SELECTED EXTRACT START

What Marketing Data and the Weather Have in Common

Forecasting Data

From planning a picnic for a sunny day to preparing for dangerous storms, we’ve all seen vivid examples of how important weather forecasts can be. Predictive models impose order on the chaos of weather patterns and offer guidance for important decisions. Marketers also face mission-critical decisions, and like forecasters, they need information to make the most of their sophisticated technology.

Bigger Data, Better Forecasts

To generate forecasts, meteorologists need huge amounts of data. They use past data to predict what will happen under similar conditions, and the more data they have, the more accurate their forecasts become. That’s true for marketers too, yet they’re often locked away from some of their most valuable historical information: customers’ sales histories.

Without access to a centralized database that’s connected to your organization’s CRM, you’re missing a key part of developing accurate lead scoring algorithms, customer personas, and campaign projections. Take a tip from your local weather forecaster and get all the data by storing it in a centralized database.

Speed Matters

If you need to know what the weather’s like for your morning commute, you don’t want it once you’re already heading to lunch. Real-time analytics are essential to forecasters. They rely heavily on feedback gathered in real time from buoys and weather stations throughout the region. Satellite data updates every few seconds to give them real-time images of cloud cover in the area.

SELECTED EXTRACT END
RECORD EXTRACTS START

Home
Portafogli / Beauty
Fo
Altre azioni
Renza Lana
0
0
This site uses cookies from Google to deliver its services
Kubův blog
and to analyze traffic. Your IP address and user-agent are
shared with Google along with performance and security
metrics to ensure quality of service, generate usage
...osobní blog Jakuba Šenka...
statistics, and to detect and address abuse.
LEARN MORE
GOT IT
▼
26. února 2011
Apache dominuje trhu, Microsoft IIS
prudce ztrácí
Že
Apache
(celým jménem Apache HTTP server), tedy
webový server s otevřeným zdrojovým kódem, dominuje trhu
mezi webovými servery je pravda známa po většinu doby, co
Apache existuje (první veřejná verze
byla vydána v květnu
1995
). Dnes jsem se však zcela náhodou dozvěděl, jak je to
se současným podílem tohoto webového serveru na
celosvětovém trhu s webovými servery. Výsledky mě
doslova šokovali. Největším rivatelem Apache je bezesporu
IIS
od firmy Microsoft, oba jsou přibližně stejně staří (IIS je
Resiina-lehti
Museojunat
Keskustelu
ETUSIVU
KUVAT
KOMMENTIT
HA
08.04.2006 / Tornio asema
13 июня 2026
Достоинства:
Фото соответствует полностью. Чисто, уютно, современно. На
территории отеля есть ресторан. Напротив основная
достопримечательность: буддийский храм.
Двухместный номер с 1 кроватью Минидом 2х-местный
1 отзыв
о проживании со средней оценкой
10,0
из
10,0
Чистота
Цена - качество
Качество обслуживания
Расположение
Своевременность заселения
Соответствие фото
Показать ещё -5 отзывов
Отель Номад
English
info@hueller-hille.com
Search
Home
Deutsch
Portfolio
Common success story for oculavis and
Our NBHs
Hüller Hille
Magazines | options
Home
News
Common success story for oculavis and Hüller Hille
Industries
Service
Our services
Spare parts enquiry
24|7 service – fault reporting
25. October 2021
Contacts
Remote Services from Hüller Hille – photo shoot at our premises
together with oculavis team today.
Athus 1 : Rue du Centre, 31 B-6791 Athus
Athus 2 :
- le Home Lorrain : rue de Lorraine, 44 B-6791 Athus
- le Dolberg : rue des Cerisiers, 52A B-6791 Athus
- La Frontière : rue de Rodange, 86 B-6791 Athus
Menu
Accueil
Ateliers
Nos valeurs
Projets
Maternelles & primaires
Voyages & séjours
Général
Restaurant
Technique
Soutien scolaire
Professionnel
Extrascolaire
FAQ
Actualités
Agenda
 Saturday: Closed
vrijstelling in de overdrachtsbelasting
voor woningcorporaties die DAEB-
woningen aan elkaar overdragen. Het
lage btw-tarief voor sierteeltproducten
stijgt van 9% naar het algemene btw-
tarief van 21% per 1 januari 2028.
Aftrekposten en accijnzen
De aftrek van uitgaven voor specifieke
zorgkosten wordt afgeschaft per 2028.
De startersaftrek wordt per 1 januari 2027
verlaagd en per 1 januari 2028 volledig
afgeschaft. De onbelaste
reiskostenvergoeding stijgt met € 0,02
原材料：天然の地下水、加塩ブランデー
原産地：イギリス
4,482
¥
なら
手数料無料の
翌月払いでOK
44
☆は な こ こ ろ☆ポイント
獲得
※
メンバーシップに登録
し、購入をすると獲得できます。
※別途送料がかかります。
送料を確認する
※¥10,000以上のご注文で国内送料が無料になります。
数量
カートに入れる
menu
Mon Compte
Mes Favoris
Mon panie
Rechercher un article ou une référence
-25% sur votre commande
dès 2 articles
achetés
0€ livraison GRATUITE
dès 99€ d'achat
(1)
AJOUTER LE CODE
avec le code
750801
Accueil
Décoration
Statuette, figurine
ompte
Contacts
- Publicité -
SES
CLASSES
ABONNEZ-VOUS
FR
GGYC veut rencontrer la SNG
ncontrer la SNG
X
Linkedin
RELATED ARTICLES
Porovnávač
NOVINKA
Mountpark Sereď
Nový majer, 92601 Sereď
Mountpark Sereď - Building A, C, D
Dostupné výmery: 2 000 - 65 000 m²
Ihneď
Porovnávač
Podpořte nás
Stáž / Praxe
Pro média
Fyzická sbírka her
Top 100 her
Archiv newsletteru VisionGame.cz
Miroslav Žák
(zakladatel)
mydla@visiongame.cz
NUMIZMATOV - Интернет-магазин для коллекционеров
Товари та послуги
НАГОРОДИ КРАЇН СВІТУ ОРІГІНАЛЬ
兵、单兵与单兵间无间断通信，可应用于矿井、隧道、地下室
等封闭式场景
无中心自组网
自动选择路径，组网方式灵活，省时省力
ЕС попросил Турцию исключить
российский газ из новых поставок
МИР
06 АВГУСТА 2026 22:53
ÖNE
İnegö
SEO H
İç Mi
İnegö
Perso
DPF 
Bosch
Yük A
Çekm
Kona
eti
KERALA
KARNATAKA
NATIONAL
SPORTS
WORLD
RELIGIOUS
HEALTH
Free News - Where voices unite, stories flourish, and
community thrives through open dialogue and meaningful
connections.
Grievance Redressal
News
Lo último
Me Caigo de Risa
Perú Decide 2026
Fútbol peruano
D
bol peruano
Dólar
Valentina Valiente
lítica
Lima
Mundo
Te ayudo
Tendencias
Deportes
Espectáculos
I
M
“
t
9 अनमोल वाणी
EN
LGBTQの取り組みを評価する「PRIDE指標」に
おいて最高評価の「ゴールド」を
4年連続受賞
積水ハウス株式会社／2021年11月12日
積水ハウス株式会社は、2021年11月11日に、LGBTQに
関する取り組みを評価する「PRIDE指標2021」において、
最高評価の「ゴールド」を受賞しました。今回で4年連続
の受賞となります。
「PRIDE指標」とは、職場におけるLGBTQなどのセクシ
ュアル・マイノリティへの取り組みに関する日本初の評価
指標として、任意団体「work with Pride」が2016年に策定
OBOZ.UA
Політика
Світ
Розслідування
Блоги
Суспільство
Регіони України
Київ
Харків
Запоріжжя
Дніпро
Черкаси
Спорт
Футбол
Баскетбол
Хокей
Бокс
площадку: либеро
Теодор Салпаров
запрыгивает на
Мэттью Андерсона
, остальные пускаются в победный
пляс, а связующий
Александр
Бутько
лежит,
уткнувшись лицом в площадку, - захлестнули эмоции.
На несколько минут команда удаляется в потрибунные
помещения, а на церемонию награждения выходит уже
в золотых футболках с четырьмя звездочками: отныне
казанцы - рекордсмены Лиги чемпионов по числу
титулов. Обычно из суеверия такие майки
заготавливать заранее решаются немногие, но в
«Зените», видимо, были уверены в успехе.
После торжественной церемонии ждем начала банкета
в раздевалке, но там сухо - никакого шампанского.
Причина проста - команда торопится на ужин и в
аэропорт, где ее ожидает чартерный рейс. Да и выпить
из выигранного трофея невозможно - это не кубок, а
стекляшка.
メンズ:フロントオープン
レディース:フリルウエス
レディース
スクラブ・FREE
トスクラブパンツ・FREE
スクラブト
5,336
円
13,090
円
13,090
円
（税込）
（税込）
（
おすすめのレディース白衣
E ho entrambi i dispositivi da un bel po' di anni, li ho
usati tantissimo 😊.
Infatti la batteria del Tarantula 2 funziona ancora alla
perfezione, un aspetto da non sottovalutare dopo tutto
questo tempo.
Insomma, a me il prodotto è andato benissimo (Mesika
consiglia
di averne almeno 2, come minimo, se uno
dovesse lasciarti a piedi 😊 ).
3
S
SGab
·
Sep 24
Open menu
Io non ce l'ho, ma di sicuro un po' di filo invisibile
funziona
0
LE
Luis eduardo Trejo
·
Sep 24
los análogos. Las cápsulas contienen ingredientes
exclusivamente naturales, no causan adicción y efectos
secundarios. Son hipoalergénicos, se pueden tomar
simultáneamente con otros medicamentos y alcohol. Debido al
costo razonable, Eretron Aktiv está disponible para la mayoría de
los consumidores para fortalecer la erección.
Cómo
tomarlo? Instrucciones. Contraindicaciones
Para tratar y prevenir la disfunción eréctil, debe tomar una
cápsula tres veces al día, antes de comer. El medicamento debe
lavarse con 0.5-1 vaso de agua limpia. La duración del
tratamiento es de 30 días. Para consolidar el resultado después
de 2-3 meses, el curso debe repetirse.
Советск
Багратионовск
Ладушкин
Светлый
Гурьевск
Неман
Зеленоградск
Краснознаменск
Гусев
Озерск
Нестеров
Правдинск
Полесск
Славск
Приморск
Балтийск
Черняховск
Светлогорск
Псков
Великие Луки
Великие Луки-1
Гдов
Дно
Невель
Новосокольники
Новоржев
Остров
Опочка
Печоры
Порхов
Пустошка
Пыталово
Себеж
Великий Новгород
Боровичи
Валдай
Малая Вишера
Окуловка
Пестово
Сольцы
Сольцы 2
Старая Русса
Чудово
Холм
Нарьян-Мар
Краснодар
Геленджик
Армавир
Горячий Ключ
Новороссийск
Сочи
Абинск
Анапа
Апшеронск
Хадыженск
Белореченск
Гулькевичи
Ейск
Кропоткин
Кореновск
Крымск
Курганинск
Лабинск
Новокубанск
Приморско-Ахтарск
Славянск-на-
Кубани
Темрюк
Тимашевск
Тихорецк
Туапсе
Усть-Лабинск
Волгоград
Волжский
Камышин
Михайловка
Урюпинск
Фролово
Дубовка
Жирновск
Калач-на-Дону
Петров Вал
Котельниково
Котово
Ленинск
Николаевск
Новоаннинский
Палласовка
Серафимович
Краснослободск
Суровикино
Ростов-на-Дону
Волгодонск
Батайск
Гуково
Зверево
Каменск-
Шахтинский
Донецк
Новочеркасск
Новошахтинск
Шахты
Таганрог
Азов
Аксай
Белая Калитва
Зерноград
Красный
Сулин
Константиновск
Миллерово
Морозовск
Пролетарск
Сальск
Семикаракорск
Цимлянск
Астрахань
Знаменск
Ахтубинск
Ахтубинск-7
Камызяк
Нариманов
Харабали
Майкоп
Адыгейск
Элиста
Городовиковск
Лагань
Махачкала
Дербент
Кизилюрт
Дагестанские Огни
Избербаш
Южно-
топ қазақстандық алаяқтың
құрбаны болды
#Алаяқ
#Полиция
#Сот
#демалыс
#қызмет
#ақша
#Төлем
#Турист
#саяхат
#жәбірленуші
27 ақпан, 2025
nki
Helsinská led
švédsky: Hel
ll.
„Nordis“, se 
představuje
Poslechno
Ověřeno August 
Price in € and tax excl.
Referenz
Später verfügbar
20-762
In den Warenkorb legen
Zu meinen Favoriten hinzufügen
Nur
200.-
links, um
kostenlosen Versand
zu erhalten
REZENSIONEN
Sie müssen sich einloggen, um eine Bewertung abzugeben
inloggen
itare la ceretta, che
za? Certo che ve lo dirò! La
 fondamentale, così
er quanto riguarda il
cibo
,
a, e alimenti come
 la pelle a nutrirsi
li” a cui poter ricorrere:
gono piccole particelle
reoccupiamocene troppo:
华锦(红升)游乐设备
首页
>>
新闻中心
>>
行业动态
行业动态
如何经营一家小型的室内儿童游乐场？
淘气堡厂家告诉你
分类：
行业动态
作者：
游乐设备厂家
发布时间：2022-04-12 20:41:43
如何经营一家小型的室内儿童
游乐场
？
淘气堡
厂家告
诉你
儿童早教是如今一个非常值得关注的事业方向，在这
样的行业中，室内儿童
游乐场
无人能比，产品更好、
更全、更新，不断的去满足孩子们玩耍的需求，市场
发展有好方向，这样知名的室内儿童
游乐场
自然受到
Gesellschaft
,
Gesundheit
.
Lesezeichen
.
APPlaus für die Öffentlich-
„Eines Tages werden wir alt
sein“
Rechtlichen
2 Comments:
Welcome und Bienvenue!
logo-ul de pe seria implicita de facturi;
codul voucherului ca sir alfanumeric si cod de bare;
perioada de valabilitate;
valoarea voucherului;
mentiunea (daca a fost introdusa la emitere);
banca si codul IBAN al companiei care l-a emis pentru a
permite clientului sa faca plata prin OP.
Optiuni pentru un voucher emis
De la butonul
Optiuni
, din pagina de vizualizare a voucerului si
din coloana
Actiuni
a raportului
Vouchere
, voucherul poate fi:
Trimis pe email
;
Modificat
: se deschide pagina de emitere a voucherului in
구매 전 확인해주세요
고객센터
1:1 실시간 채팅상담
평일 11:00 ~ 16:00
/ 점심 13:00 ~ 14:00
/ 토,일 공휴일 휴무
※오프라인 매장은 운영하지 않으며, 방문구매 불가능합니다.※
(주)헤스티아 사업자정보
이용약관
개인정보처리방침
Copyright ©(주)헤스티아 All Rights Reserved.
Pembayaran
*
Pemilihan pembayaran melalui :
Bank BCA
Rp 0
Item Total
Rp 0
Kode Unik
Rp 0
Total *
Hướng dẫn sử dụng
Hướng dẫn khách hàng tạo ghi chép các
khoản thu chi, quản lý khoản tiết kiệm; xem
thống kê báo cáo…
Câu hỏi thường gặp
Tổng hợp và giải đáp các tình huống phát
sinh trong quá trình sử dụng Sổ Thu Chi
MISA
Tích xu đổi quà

RECORD EXTRACTS END

■ TASK DESCRIPTION: Pull out the stretch of the article on marketing data and the weather from "Forecasting Data" through "their sophisticated technology.", word for word.

■ EXERCISE RESPONSE:
Forecasting Data

From planning a picnic for a sunny day to preparing for dangerous storms, we’ve all seen vivid examples of how important weather forecasts can be. Predictive models impose order on the chaos of weather patterns and offer guidance for important decisions. Marketers also face mission-critical decisions, and like forecasters, they need information to make the most of their sophisticated technology.